Which features and benefits do SCHOTT PURAVIS® glass optical fibers (GOF) offer to robotic surgery applications?
Different from traditional endoscopy, robotic surgery applications often cover long distances. So the main concern is that the amount of light travelling from a remote light source finds its way directly into the patient where it is as bright and white as possible.
Our “GOF85” fibers are specifically designed for long lengths. For remote light sources of 20 feet or more away, our fibers are formulated to offer both a high transmission as well as a strong color temperature. You don’t want that light to be yellow since the goal is to transport as much bright white light to the patient as possible.
We always want to look at lighting as a system defined by more than just a single component. We care about the light travelling down the flexible cable coupled to the light source, but we also care about how efficiently that energy is coupled into the fibers located inside the endoscope. Our internal endoscope fibers are “wide angled” to accommodate today’s sensor technology – our “GOF120” fibers which illuminate a 120° field of view. Ultimately, by combining different fibers within one system, we can optimize the amount of light travelling from the source all the way into the patient.
Which development is SCHOTT working on to improve the illumination quality of robotic surgery?
SCHOTT is working on several new developments. It always begins with a strong foundation, which are our lead-free PURAVIS® fibers. Their capabilities allow us to achieve certain performance levels, but there are other processes further optimizing output performance to meet the demands specifically around robotic surgery.
In the operating room, a remote, high-powered light source can be a significant distance away, meaning that a lot of energy needs to be introduced into the light guide. Here, we work with hot fusion technology, which uses temperature and pressure to fuse the fibers together, thus eliminating traditional methods of epoxying bundles of fibers together into the end fitting. This fused end termination enables the launching of much higher power levels into the light guide.
In addition, we‘ve developed a new process to help couple as much of that energy from the light guide directly into the smaller light bundle located inside the scope, and ultimately reaching the patient. Our newest technology – a form of advanced fusion – allows us to fuse and taper the larger light guide bundle to improve coupling efficiency to the smaller light bundle within the scope. For example, a five-millimeter fiber optic flexible light guide can be tapered down to match the two-millimeter bundle inside a scope.

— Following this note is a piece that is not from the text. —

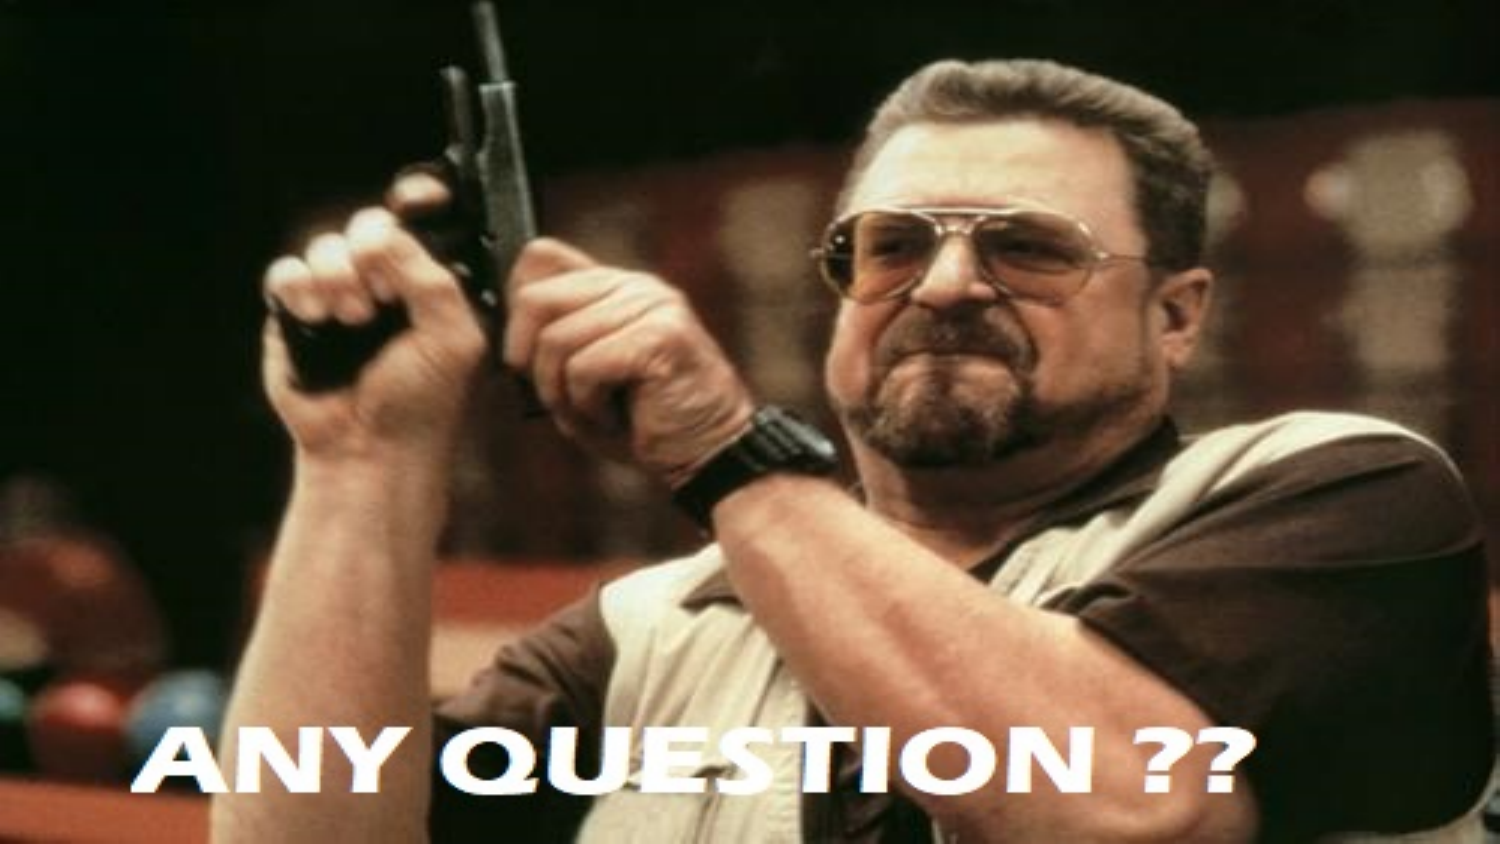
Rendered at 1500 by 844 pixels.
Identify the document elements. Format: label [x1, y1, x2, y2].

On a more personal note: what fascinates you about robotic surgery?
I’m very fortunate to be part of an industry that has an impact on the world around us. Our work should never be taken for granted, which can often happen as a component supplier. Sometimes we can miss the bigger picture of what we are involved in, and miss seeing the influence our PURAVIS® fibers and light guides really have – or whatever new technologies we’re talking about. It is actually helping surgeons do their job better and that literally means saving lives.
I like the concept of democratizing medicine. It’s an exciting time to realize that we have the ability and the technology to share all this information. And that translates to surgeons helping other surgeons by sharing intelligence regarding new techniques and surgical experiences. Sometimes, you get to sit back and think “wow, what we are doing is helping to save someone’s life” – and it could be someone close to us one day or even ourselves.